[Bf-education] 2.49 or 2.5 this academic year

Nicholas Jainschigg njainsch at risd.edu
Fri Apr 8 04:14:08 CEST 2011

I just thought I'd chip in as well. I teach Blender with ZBrush as part of a
3D for illustration course in the Illustration department of Rhode Island
School of Design. I'd previously taught the course with Cinema 4D, but got
tired of students asking me if they could get a cracked copy somewhere. Some
students could afford the software, others couldn't, and it seemed unfair to
me. With the extensive Blender toolset, it also seemed unnecessary.

The school has licenses of Maya, the complete Adobe CS5 suite and a lot of
other software, so expense wasn't the only factor in my decision. I know
that many companies want their hires to have experience with Maya or 3DS,
but this course is not specifically about employment Rather, it's about the
artistic side of 3D, as for a self-employed artist or small studio. I also
teach a course designed as an introduction to the creation of assets for 3D
games, using Maya, ZBrush and the Unreal Development Kit, and we use Maya
specifically and only because a great many local game studios use the
software (38Studios, Harmonix, and Turbine, among others).

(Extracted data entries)
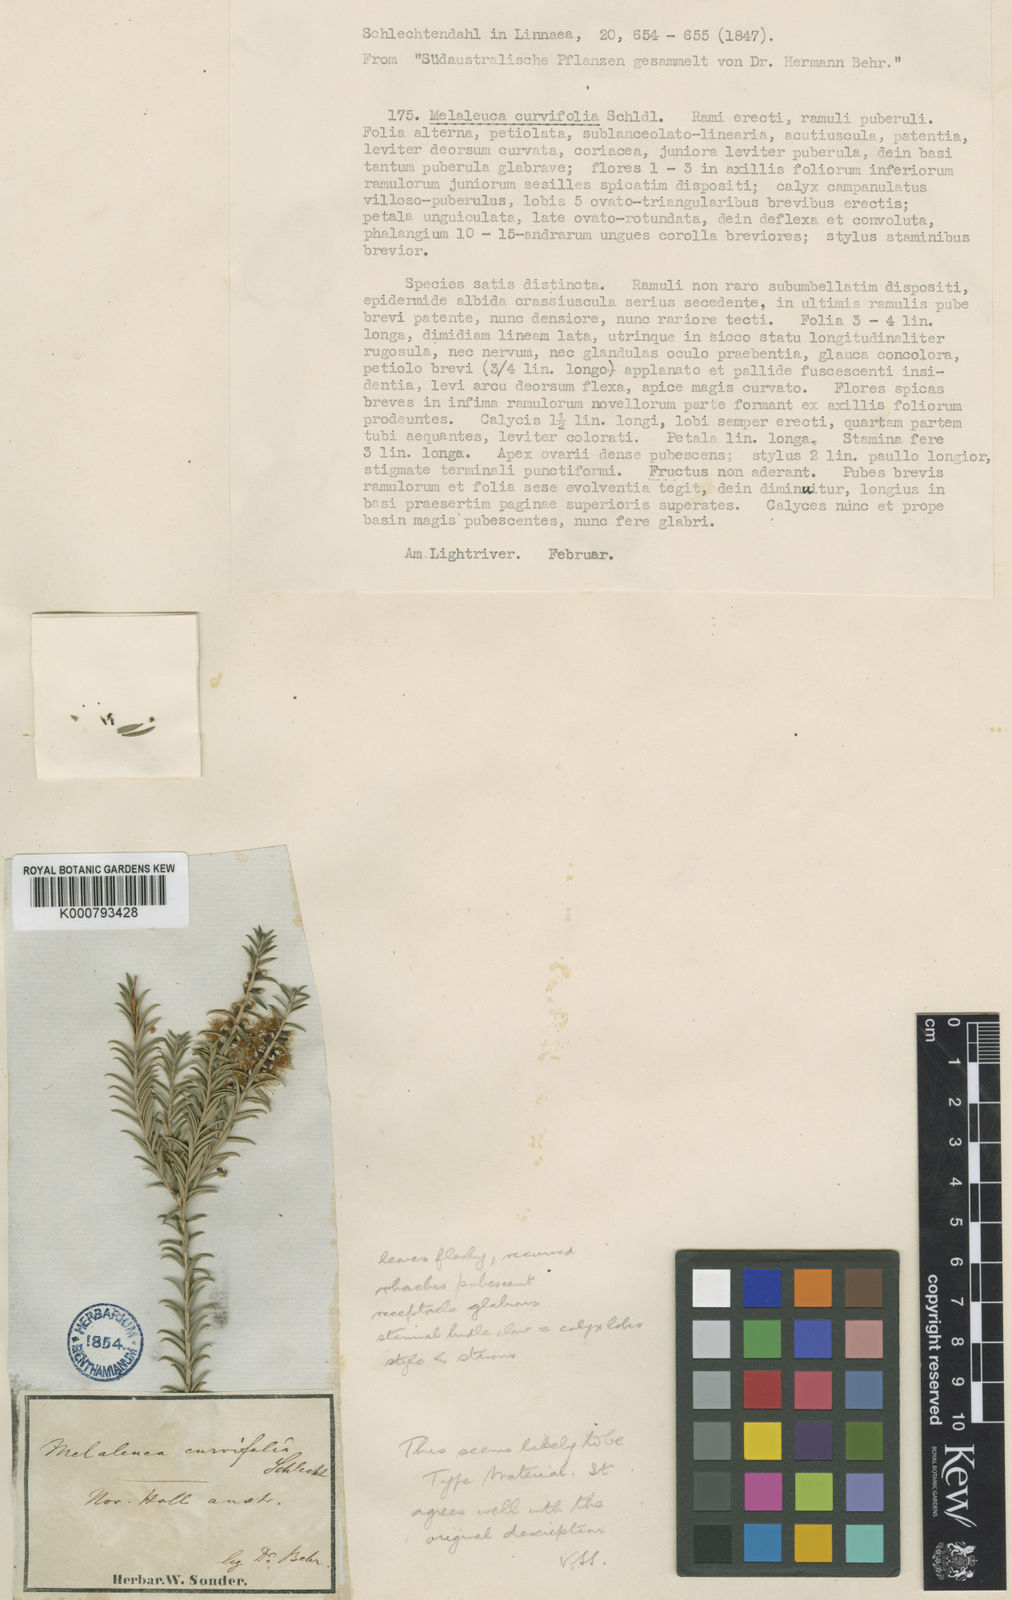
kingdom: Plantae
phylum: Tracheophyta
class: Magnoliopsida
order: Myrtales
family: Myrtaceae
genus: Melaleuca
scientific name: Melaleuca lanceolata
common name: Rottnest island teatree
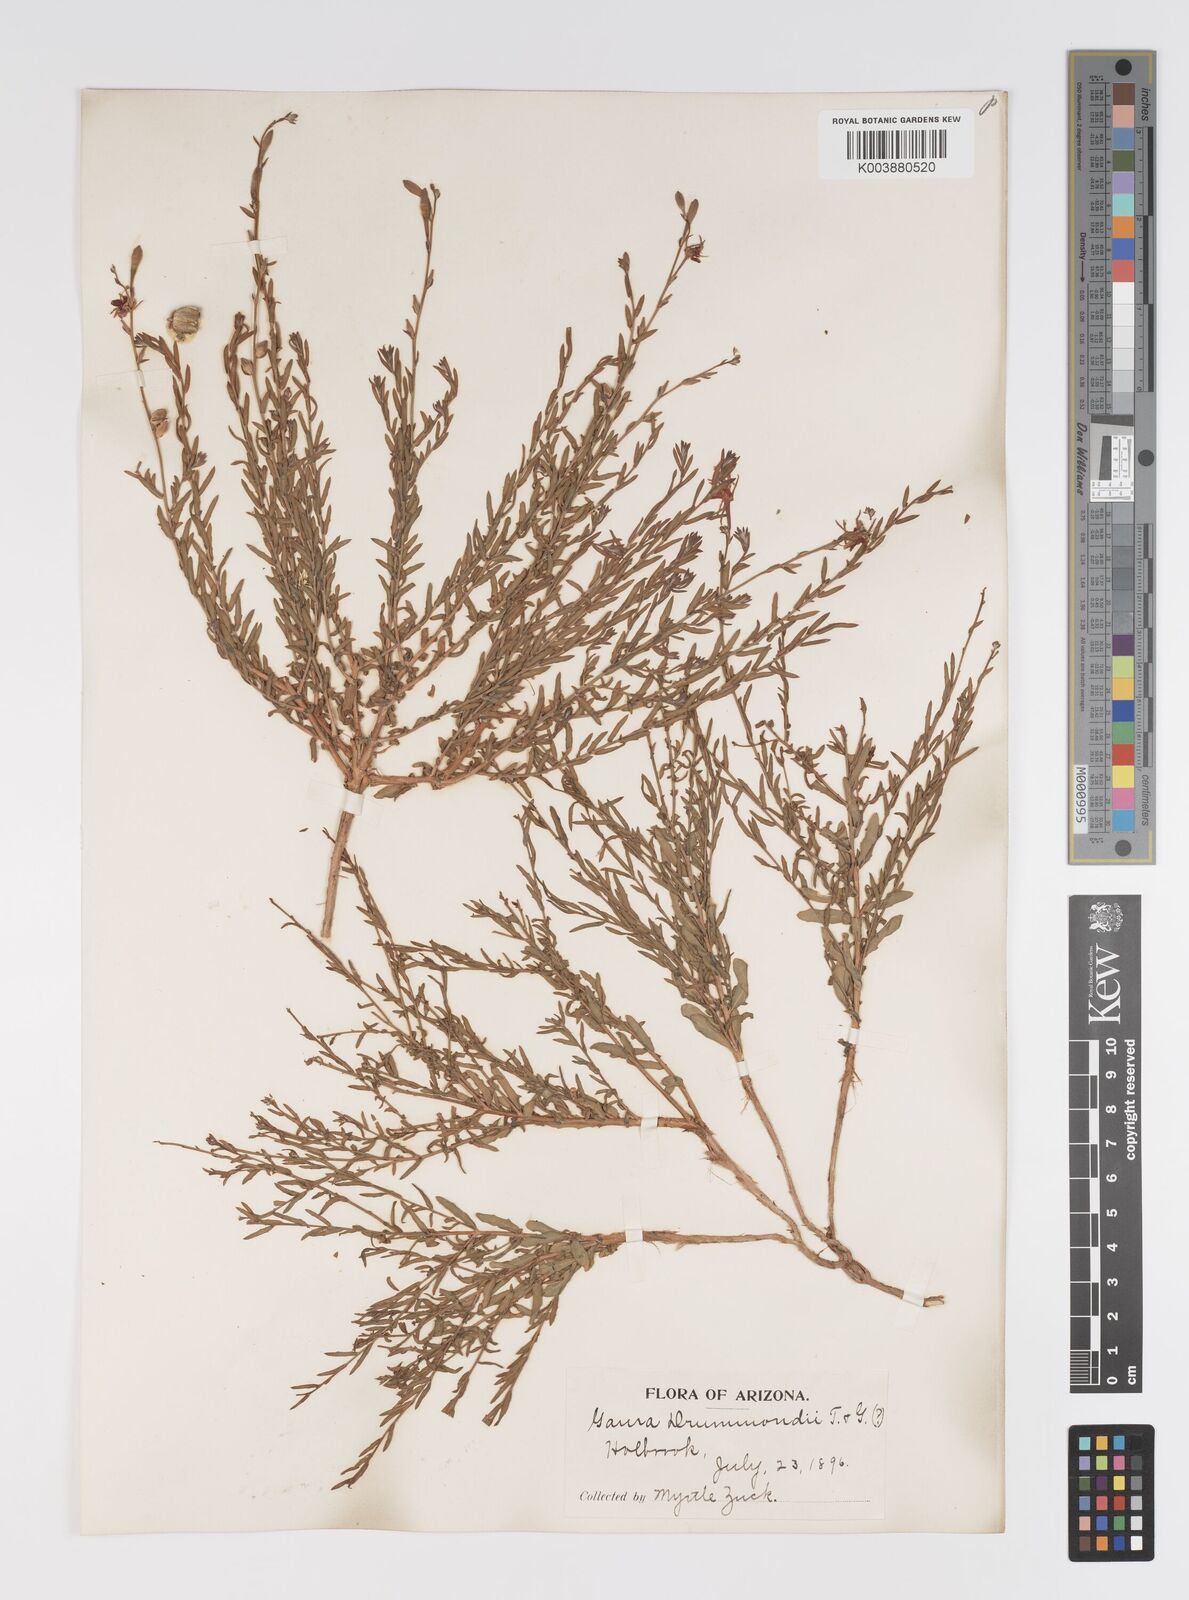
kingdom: Plantae
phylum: Tracheophyta
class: Magnoliopsida
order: Myrtales
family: Onagraceae
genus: Oenothera
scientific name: Oenothera hispida
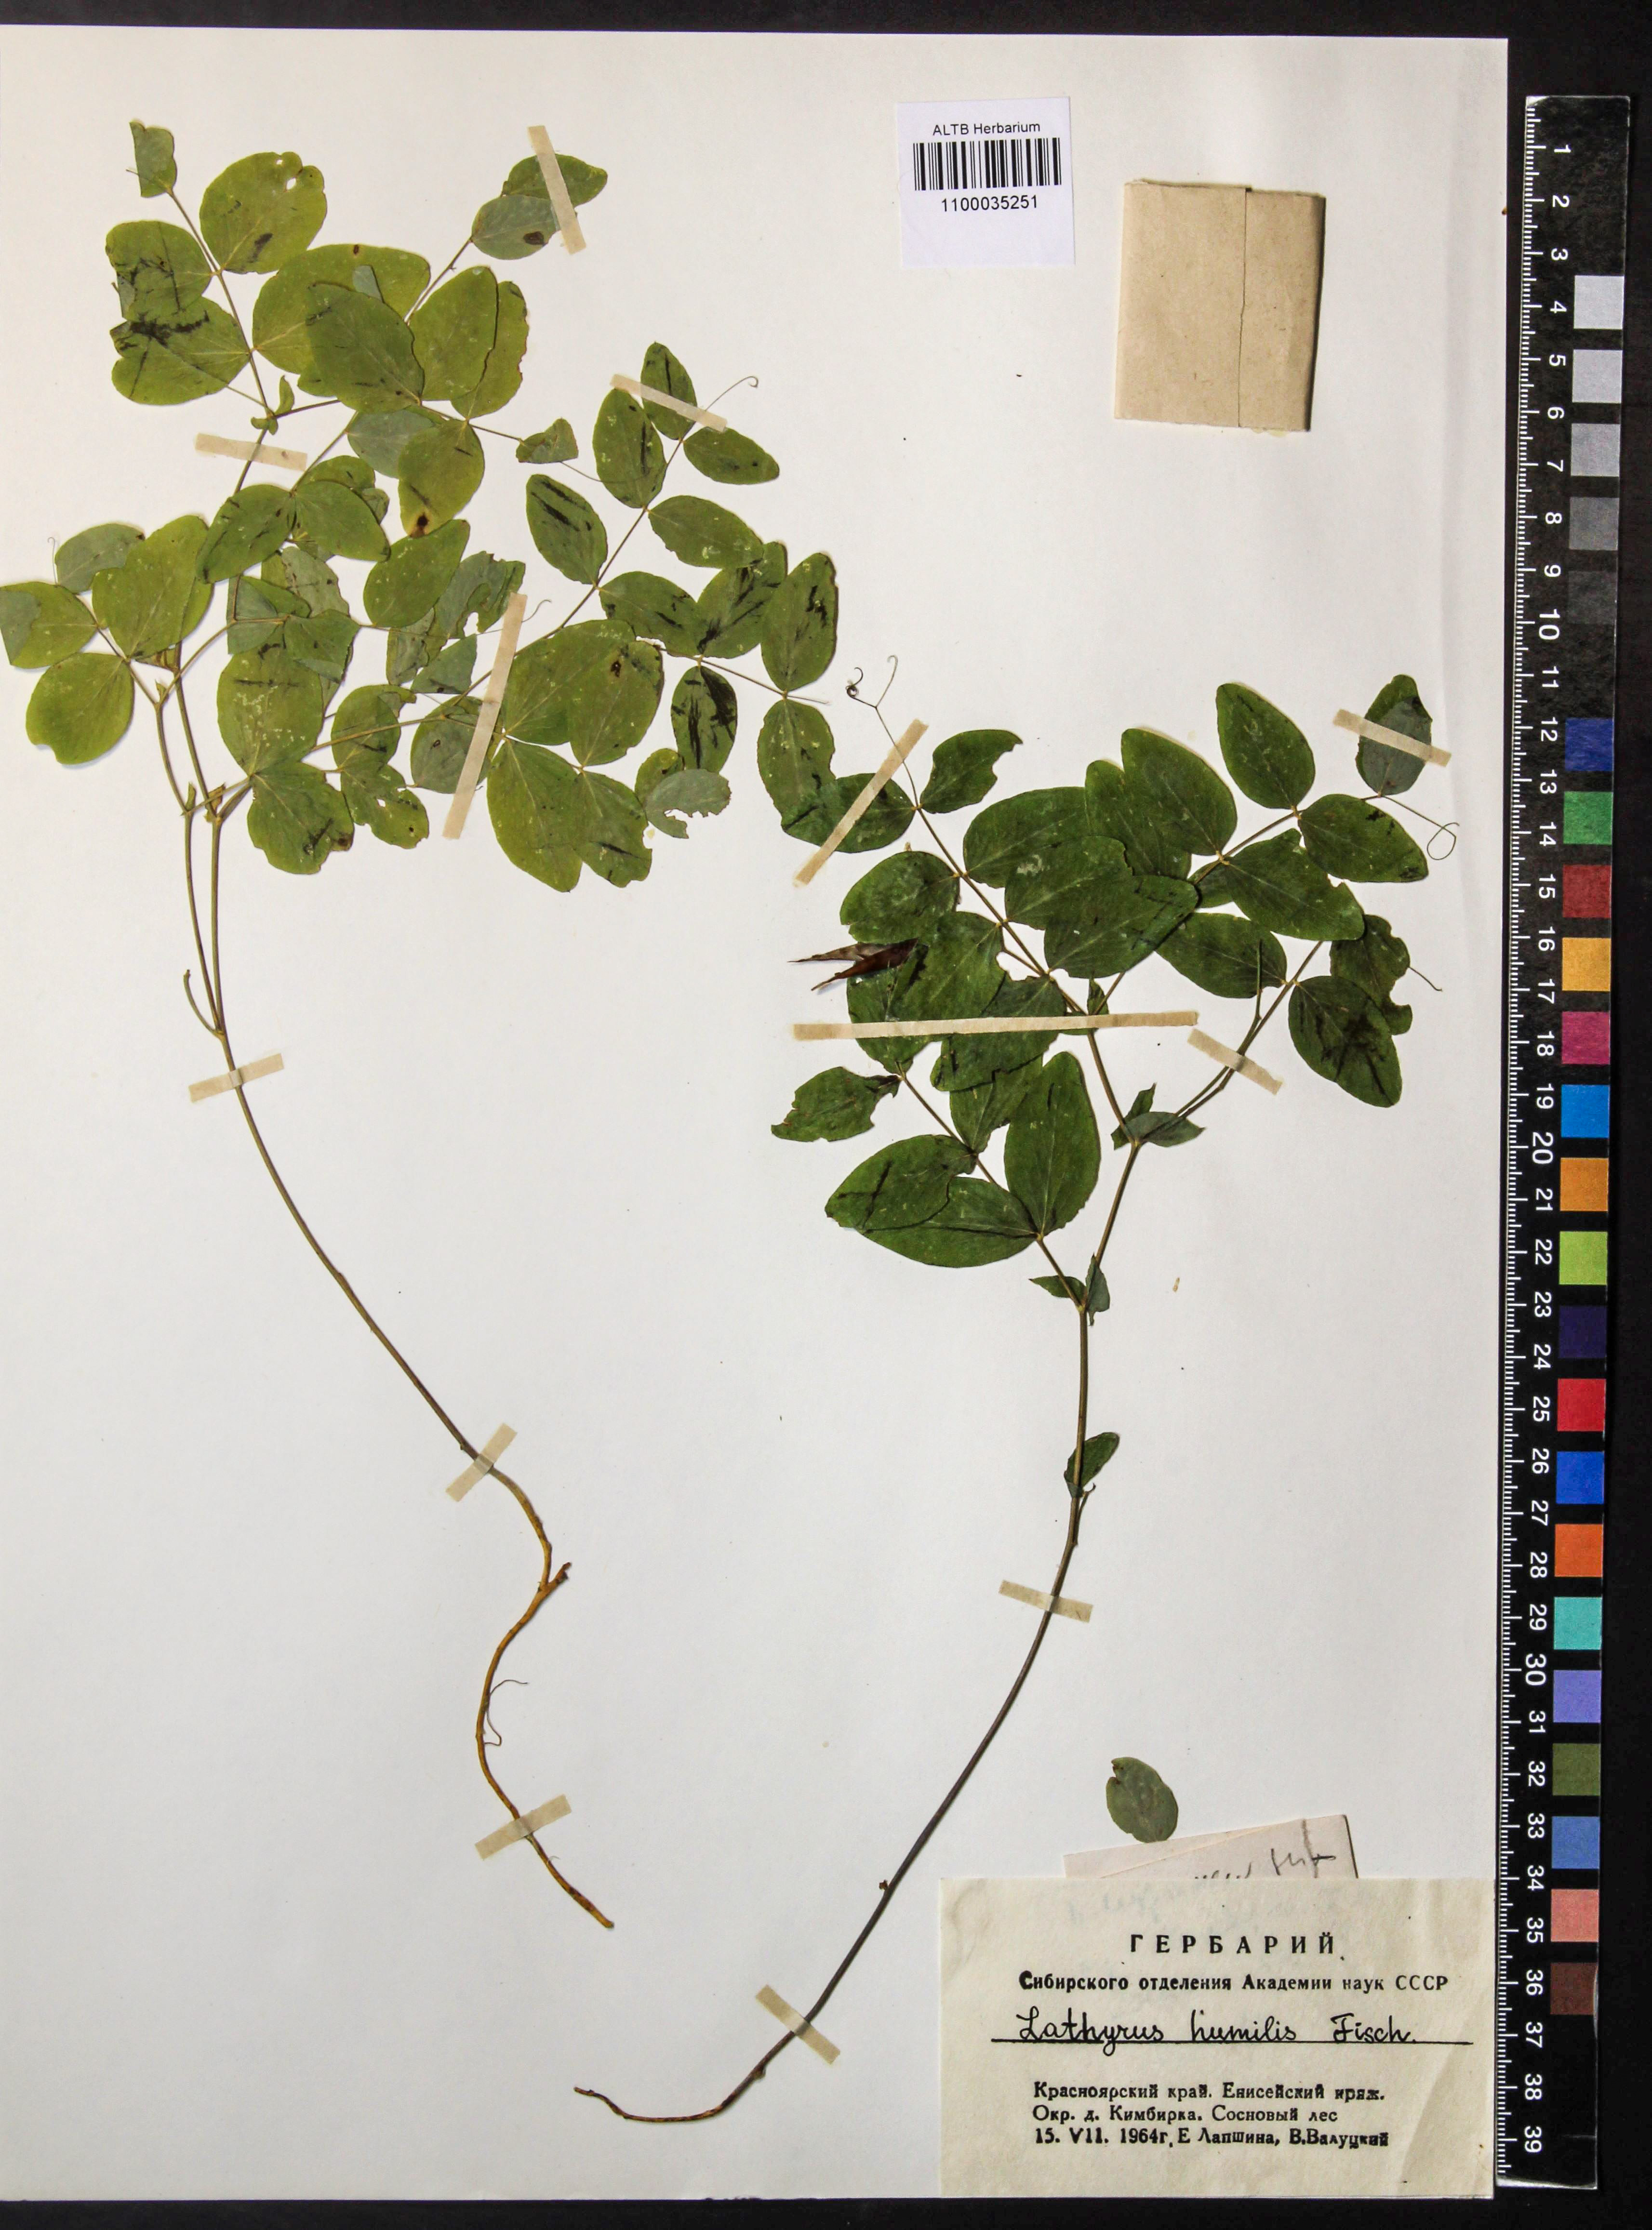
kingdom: Plantae
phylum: Tracheophyta
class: Magnoliopsida
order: Fabales
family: Fabaceae
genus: Lathyrus
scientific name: Lathyrus humilis
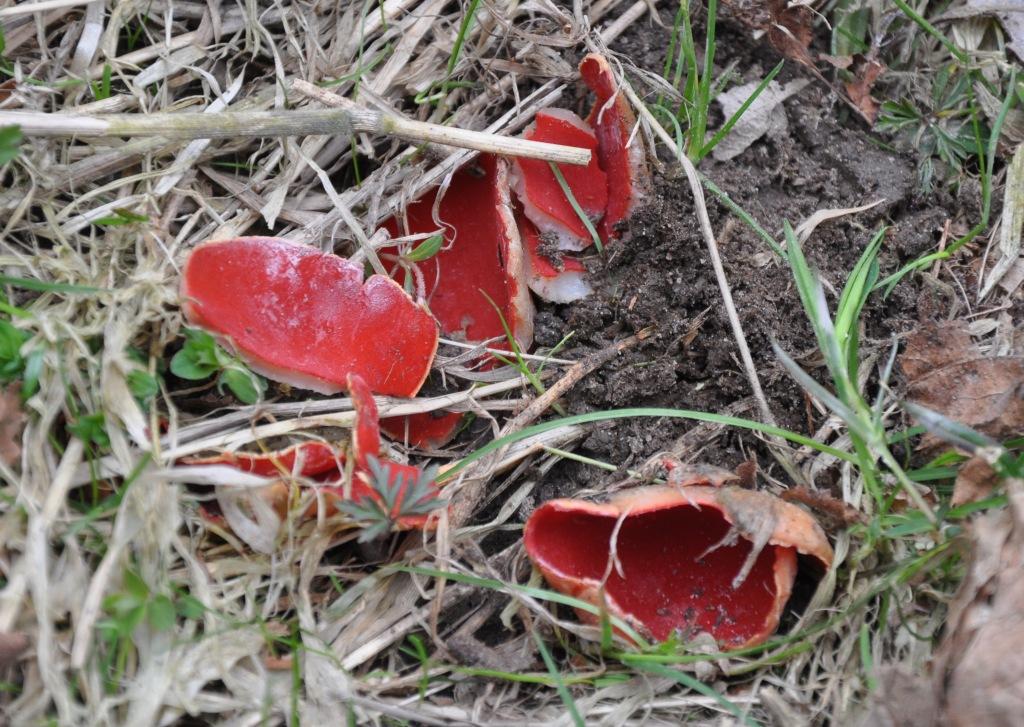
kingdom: Fungi
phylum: Ascomycota
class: Pezizomycetes
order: Pezizales
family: Sarcoscyphaceae
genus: Sarcoscypha
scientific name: Sarcoscypha austriaca
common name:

REQUIRED ACTIONS:
1. How would you restate the paragraph of the Blender teaching post that begins "The school has licenses" more briefly, keeping its main facts?
2. Copy word for word the part of the Blender teaching post from "I just thought" to "also seemed unnecessary.".
3. Can you summarize the Blender teaching post in two sentences?

TASK-BY-TASK SOLUTIONS:
1. The school licenses Maya, the full Adobe CS5 suite and much other software, so cost was not the only reason for the choice. Many companies want hires with Maya or 3DS experience, but this course focuses on the artistic side of 3D for self-employed artists or small studios rather than on employment. A separate introductory course on building 3D game assets uses Maya, ZBrush and the Unreal Development Kit. Maya is used there only because many local game studios, such as 38Studios, Harmonix and Turbine, use it.

2.
I just thought I'd chip in as well. I teach Blender with ZBrush as part of a
3D for illustration course in the Illustration department of Rhode Island
School of Design. I'd previously taught the course with Cinema 4D, but got
tired of students asking me if they could get a cracked copy somewhere. Some
students could afford the software, others couldn't, and it seemed unfair to
me. With the extensive Blender toolset, it also seemed unnecessary.

3. The writer teaches Blender with ZBrush in a 3D for illustration course at Rhode Island School of Design, having dropped Cinema 4D because not every student could afford it and Blender's toolset made it unnecessary. A separate game-asset course uses Maya, ZBrush and the Unreal Development Kit, with Maya chosen because many local game studios use it.